Source text:
Easter 3, 2022


title: The Third Sunday of Easter 

author: "St. Paul's, Monroe

date: "May 1, 2022"


Opening

^1a "This is the day the Lord has made. Let us rejoice and be glad in it." (Ps. 118:24) So begins the well-known children's hymn. Today is the day the Lord has given to us. There will never be another like it. Count your blessings. Make every moment count. Life is not measured by the number of breaths we take, but by the moments that take our breath away.

Conversion

During the season of Easter we hear from a series of readings from The Acts of the Apostles. Popularly this is known as the narrative of the birth of the church. It relates foundational episodes in the early years of the Jesus movement, known in its earliest manifestation as The Way. Today's reading introduces one of the most important episodes from that, the conversion of Saint Paul. The writer of The Acts of the Apostles -- the same author that gave us the Gospel of Luke -- thought Paul's conversion so important that he related it three times in his narrative. We are to get the idea that Paul's conversion is important. For a long time I thought the particulars of his experience were normative for Christians. That the normal passage to Faith went through

  • being an opponent of faith,

  • a climactic event of some kind, like getting knocked off your horse

  • a changed life.

I came to realize over the course of many years that it is not the knocking off one's horse that is normative, but rather the devotion of one's life, flawed as it may be, to God's purposes in the world around us. To be Christian means to recognize at some level of one's being that the only thing important about life is our life as a child of God. It may only be a wisp of a spark, easily forgotten, but somewhere within it is working to warm one's awareness that in the end it is our relationship with God that matters.

Paul was passionate. To share in Christ's passion requires a passionate devotion to Life In Christ.

In the Easter season we hear week by week readings from The Acts of the Apostles. As we listen to them, we accumulate glimpses of the Christian Life. It doesn't follow an easy timeline. The final episode we will hear in the season of Easter is Pentecost. It is the author's account of the gift of the Holy Spirit which is the foundational energy and mark of the Christian life.

Supplied information:
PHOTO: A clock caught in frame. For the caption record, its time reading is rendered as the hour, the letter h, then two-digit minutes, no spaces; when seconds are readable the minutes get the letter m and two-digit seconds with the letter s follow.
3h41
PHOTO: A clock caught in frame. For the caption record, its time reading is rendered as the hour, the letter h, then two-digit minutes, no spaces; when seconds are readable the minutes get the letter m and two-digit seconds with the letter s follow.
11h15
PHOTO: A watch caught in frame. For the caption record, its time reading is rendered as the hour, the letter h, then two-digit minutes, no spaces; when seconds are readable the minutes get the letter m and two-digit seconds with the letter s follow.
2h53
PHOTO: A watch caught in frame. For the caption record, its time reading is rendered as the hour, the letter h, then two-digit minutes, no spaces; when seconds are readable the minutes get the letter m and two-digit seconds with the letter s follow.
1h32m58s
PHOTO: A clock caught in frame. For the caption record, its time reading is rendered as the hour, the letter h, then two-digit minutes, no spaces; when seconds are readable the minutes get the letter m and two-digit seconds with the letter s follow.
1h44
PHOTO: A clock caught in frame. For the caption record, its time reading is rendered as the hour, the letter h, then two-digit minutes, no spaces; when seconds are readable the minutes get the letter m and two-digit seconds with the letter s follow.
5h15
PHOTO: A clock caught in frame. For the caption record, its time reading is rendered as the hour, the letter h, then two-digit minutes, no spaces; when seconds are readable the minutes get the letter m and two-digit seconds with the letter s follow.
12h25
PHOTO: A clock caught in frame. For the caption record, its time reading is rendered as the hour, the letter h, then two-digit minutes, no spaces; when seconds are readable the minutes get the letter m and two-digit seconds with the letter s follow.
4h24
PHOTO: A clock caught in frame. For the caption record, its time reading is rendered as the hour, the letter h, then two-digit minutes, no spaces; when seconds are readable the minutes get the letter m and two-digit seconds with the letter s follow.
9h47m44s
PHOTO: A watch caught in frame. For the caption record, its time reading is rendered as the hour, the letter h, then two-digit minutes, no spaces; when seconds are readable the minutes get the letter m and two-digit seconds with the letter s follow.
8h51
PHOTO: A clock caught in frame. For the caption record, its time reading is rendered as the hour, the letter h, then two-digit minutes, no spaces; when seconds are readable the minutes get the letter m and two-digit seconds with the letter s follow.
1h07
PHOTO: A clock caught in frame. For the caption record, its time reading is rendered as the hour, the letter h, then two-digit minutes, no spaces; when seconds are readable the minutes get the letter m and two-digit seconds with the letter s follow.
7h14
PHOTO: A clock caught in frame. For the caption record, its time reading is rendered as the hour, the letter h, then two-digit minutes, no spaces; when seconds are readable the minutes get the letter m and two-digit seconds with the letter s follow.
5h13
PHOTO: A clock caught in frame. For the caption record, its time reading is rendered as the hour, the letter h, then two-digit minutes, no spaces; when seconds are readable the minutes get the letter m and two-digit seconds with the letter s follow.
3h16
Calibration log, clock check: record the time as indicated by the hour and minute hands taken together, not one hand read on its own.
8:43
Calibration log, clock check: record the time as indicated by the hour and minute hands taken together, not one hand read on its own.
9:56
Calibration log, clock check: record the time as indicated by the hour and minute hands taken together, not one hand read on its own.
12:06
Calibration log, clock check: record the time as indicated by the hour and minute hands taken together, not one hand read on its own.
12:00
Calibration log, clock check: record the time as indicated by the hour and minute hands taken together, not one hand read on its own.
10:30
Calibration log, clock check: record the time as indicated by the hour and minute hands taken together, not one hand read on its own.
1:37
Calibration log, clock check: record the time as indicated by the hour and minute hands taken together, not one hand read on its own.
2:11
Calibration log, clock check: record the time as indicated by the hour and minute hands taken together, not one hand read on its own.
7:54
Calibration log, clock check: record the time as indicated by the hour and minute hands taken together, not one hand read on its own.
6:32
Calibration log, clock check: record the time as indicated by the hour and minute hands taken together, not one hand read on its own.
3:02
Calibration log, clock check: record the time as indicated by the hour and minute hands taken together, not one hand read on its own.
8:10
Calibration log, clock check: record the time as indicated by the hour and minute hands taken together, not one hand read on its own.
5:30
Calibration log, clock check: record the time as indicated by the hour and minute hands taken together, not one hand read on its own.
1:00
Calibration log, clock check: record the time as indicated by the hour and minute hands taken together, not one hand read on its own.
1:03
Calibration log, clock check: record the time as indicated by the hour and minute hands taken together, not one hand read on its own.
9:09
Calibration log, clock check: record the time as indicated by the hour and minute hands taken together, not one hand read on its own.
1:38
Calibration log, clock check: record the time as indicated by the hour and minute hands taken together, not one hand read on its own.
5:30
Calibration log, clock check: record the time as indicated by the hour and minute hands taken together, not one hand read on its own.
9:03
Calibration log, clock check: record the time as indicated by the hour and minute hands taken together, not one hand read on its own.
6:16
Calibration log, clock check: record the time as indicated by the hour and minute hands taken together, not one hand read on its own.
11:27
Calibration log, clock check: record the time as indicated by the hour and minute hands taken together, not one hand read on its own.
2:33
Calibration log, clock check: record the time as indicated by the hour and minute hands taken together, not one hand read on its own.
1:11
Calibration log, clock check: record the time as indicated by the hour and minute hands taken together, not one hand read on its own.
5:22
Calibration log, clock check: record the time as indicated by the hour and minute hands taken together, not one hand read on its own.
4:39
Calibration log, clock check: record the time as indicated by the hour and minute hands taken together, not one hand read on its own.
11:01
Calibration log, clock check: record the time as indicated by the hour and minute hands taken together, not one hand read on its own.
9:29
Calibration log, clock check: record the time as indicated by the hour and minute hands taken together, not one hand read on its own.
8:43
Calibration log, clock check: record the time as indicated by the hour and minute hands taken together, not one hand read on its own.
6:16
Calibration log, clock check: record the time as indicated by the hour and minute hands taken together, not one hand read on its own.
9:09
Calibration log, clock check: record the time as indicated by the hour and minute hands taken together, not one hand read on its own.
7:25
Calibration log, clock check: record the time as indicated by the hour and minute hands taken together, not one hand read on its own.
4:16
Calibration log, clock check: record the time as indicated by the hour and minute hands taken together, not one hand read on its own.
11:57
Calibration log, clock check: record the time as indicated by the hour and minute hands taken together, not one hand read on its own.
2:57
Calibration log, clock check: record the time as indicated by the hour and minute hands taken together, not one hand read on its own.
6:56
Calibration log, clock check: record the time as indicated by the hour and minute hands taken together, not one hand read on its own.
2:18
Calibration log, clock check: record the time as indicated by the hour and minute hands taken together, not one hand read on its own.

Required actions:
- 1) Answer these questions from the sermon:
(a) Which psalm verse is cited in the opening?
(b) How many times did the writer of The Acts of the Apostles relate Paul's conversion?
(c) Which episode is the final one heard in the season of Easter?
- 2) Decide whether each statement agrees with the sermon, answering yes or no and quoting the words that settle it:
(a) The writer of The Acts of the Apostles also wrote the Gospel of Luke.
(b) In its earliest manifestation, the Jesus movement was known as The Church.
(c) The readings from The Acts of the Apostles follow an easy timeline.
- 3) Write out the stretch of the sermon from "I came to realize" through "God that matters.".

Answers provided:
- 1)
(a) Psalm 118:24.
(b) Three times.
(c) Pentecost.

- 2)
(a) Yes: "the same author that gave us the Gospel of Luke"
(b) No: "known in its earliest manifestation as The Way"
(c) No: "It doesn't follow an easy timeline."

- 3)
I came to realize over the course of many years that it is not the knocking off one's horse that is normative, but rather the devotion of one's life, flawed as it may be, to God's purposes in the world around us. To be Christian means to recognize at some level of one's being that the only thing important about life is our life as a child of God. It may only be a wisp of a spark, easily forgotten, but somewhere within it is working to warm one's awareness that in the end it is our relationship with God that matters.